Text extractions by page:
-.-.-

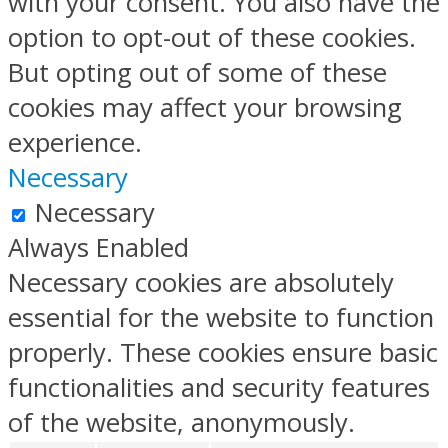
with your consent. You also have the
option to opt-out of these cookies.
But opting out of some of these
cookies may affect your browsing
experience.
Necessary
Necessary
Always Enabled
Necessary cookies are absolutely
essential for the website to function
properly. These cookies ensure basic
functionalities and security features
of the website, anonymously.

-.-.-

List each line above that contains the word "cookies", copying each one in full. Case matters when matching.

THE COMPLETED TASK:
option to opt-out of these cookies.
cookies may affect your browsing
Necessary cookies are absolutely
properly. These cookies ensure basic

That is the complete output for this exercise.